* [Текстовый фрагмент]

-------

Петербургский театральный журнал
Блог «ПТЖ» — это отдельное СМИ, живущее в режиме общероссийской театральной газеты. Когда-то один из создателей журнала Леонид Попов делал в «ПТЖ» раздел «Фигаро» (Фигаро здесь, Фигаро там). Лене Попову мы и посвящаем наш блог.
16+

ПЕТЕРБУРГСКАЯ ПЕРСПЕКТИВА

ИЗ МЕРТВОГО ДОМА

Р. Штраус. «Электра». Мариинский театр.
Дирижер Валерий Гергиев, режиссер Джонатан Кент, художник Пол Браун

Весна нынешнего года проходила для Мариинского театра под знаком планомерного расширения репертуара опусами прошлого века. Сперва на главную петербургскую оперную сцену вернулась прокофьевская «Любовь к трем апельсинам», затем в спектакле Василия Бархатова наконец-то материализовалась давно ожидавшаяся «Енуфа» Яначека. В начале мая пришла пора «Электры» Рихарда Штрауса, заявленной в планах театра еще четыре года назад. К музыкальному театру Штрауса на Театральной площади в последние десятилетия обращались трижды: в 1995 и 2000 годах ставилась «Саломея», в 2003-м петербургской публике была представлена «Ариадна на Наксосе». Сценическую судьбу этих спектаклей трудно назвать счастливой: после немногочисленных показов оперы постепенно исчезали из мариинской афиши (в меньшей степени это касается первой «Саломеи» в постановке Джулии Теймор).

-------

* [Задание A]
Ответьте по тексту о мариинской «Электре»:
(i) Кому посвящен блог «ПТЖ»?
(ii) Кто дирижер спектакля «Электра»?
(iii) В каких годах на Театральной площади ставилась «Саломея»?
* [Задание B] Продолжите текст о мариинской «Электре», начав сразу после его последнего предложения.
Позиции, приведенные ниже, взяты из другого источника.

-------

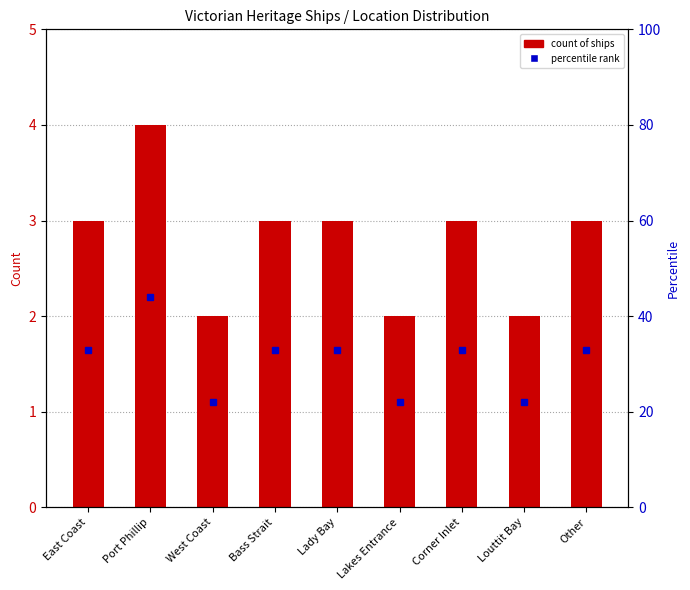

The chart shows a value of 2 at Louttit Bay. True or false?

True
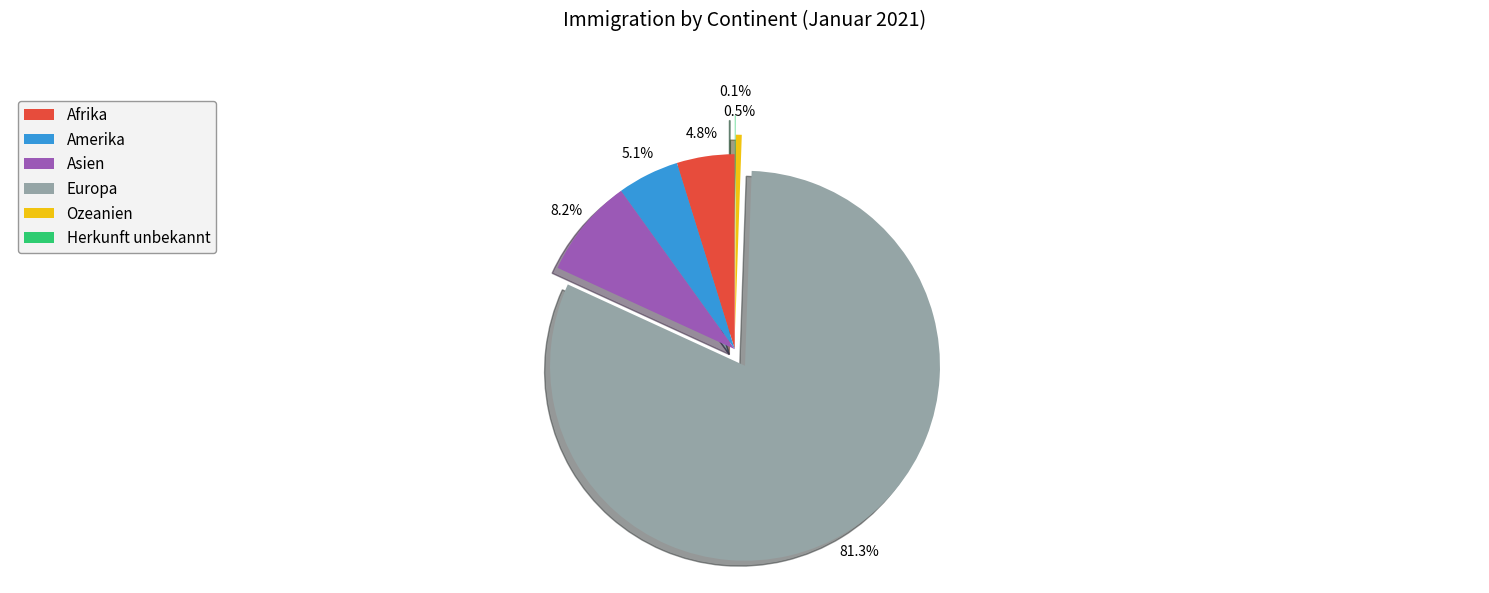

Which has a higher value, Amerika or Europa?

Europa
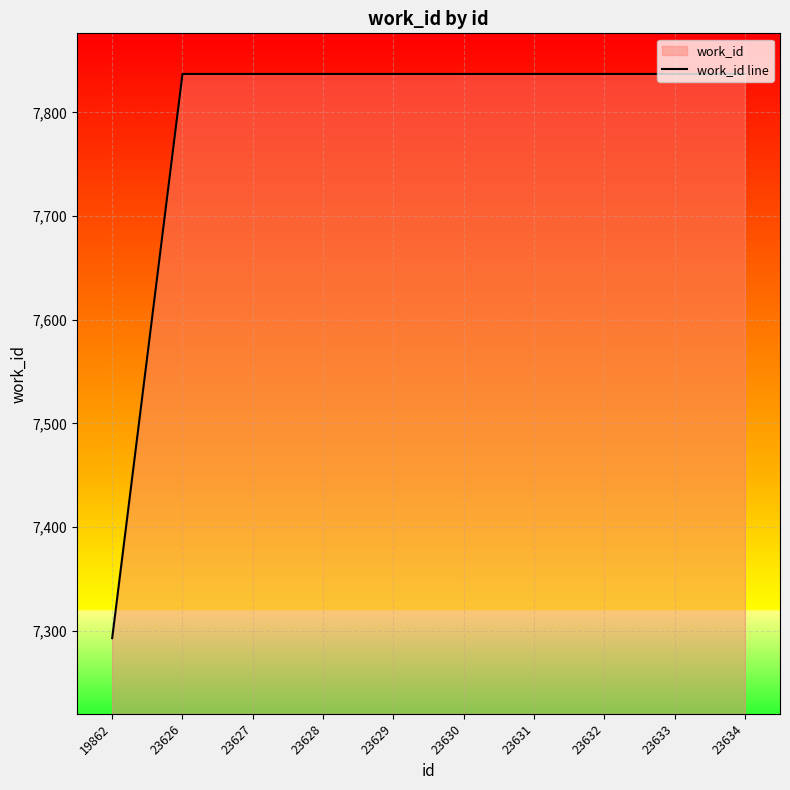

Is it true that the value at 23628 is 4119?

False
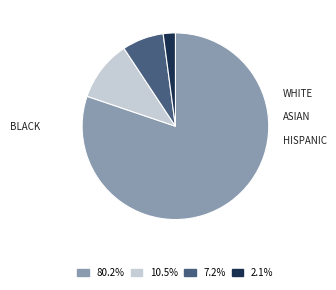

Is there a majority slice in this chart?

Yes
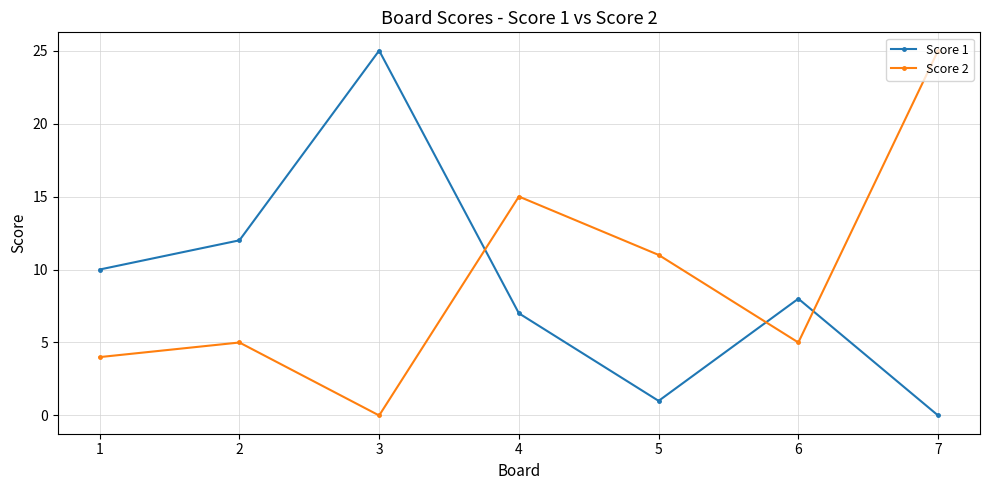

Is the value of Score 2 at 6 greater than the value of Score 1 at 3?

No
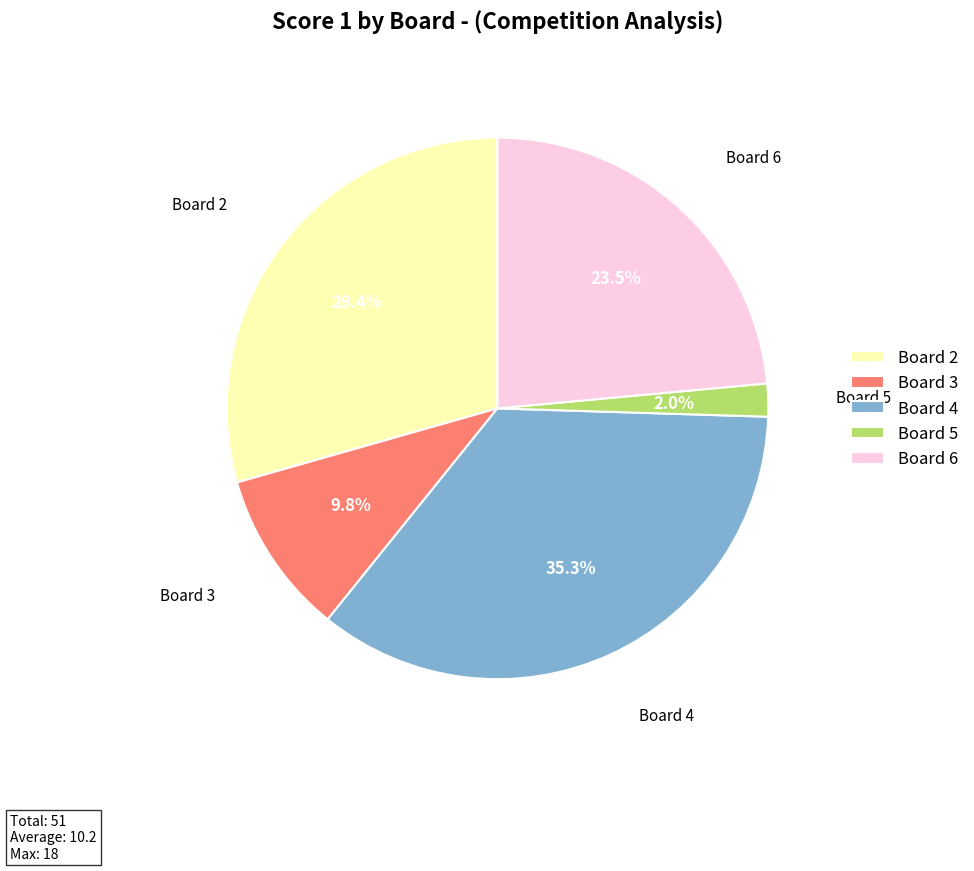

True or false: Board 2 accounts for 40% of the total.

False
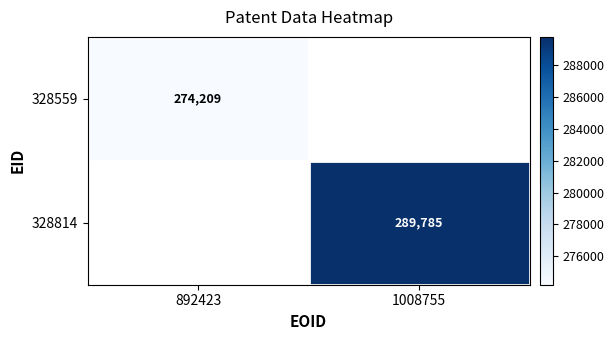

The value of 328814 at 1008755 is 289785. True or false?

True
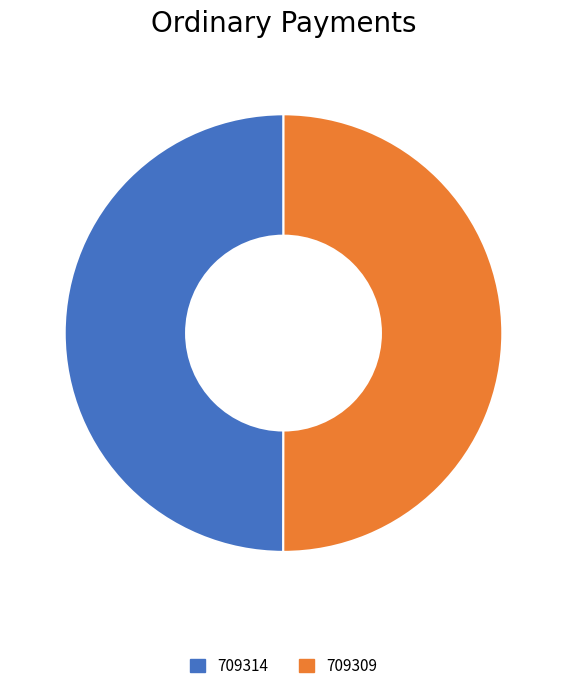

The 709314 slice represents 50% of the pie. True or false?

True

-------

* [Ожидаемый ответ A]
(i) Леониду (Лене) Попову.
(ii) Валерий Гергиев.
(iii) В 1995 и 2000 годах.

* [Ожидаемый ответ B]
Появление «Электры» в репертуаре Мариинского было предопределено и ожидалось с огромным нетерпением — сегодня Санкт-Петербург обладает исполнительницей заглавной партии мирового класса, это стало очевидно еще за два года до премьеры, когда Валерий Гергиев представил фрагменты оперы Штрауса на собственном фестивале в Роттердаме и Электру спела Лариса Гоголевская. С ее именем связаны главные музыкальные и драматические свершения лучших мариинских спектаклей последних лет: невозможно забыть неистовую Брунгильду, в высшей степени своеобразна ее интерпретация партии Ярославны в «Князе Игоре», к лучшим ролям певицы можно отнести Изольду. Спектакль «Тристан и Изольда» памятен прежде всего удивительным единством всех компонентов действия: страстные и точные актерские работы и экзальтированный оркестр Гергиева, казалось, были подчинены мощной режиссерской воле Дмитрия Чернякова.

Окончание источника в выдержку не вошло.